--- APPLY WHAT YOU READ ---
A - In the dialogue, what subject does Jean-Francois teach?
B - Transcribe the dialogue word for word, starting at "Go talk to him." and ending at "You know that.".

[[ TEXT open ]]

Not do a phony walk like a coward!
Philippe, you two are
acting like children.
He does not comprehend
His high wire and my high wire,
they have nothing in common!
Go talk to him.
- You want me to talk to him?
- Yes! You go talk to him!
- You apologize and...
- I will not apologize!
Yes, you do. You have no choice.
You know that.
Hmm?
Look, Papa Rudy, I'm sorry. But...
If I do the walk with the safety line,
it becomes meaningless.
Philippe...
My sons are consummate wire walkers.
And I would never allow them to attempt
such a walk without safety line.
Yes, but would you?
Would you walk with a safety line?
Years ago, when you first started
to teach me in this house,
I was a stupid little kid
and I never listened to you.
But you told me something
I always remember.
You said, "You cannot lie on stage.
"The audience will always know
what is inside your heart."
I think I understand now.
You know, Philippe,
what you're doing, I may not understand it.
But it's...
It's...
...something.
Something beautiful.
It was my grandfather's.
You'll need this.
And you'll need this.
Now my secrets are our secrets.
Thank you.
Faster!
Stronger!
More! Annie, more!
Faster.
Stronger.
- I'm trying.
- You're a tempest.
You are the terrible, hurricane winds
that howl between the towers!
Ah. Jean-Louis.
Hello.
- How are you?
- Hello, hello!
It's good to see you.
So this is my good friend, Jean-Francois.
- He wants to be an accomplice in the coup.
- Ah!
He's always in search of adventure.
Please call me Jeff.
Ah. An English name. Okay, I like this.
So welcome, Jeff. Welcome to the coup.
- Now, tell me, have you ever done...
- Unfortunately,
Jeff doesn't speak any English.
I speak a little English.
Six times six equal 36, for example.
Ah, yes! So his English is not bad.
Yes, but only numbers.
- He teaches high school mathematics.
- Ah.
He's also, uh...
- He's also terrified of heights.
- Ah.
Ah.
Perfect.
I'm terrified of algebra.
Welcome to the coup.
Now tell me, what is 81 divided by 27?
- Three.
- Exactly.
And you are accomplice number three.

[[ TEXT closed ]]
[[ EXERCISE DATA open ]]

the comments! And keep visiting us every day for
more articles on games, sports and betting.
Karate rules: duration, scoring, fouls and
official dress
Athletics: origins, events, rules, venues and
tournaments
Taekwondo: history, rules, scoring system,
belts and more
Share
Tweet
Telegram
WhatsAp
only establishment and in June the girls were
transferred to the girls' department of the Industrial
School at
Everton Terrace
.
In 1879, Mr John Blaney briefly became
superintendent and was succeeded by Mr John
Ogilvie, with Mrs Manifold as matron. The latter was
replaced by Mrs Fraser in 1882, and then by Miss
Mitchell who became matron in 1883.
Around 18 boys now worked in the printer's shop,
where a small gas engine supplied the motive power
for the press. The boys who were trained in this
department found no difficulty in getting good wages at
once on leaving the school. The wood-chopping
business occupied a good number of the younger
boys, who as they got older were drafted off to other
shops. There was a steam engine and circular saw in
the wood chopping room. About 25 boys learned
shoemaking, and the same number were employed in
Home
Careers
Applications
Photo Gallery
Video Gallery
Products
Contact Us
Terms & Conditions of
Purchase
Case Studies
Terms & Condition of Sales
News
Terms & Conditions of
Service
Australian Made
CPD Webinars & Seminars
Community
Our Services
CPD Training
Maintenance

[[ EXERCISE DATA closed ]]

--- SOLUTION SET ---
A - High school mathematics.

B -
Go talk to him.
- You want me to talk to him?
- Yes! You go talk to him!
- You apologize and...
- I will not apologize!
Yes, you do. You have no choice.
You know that.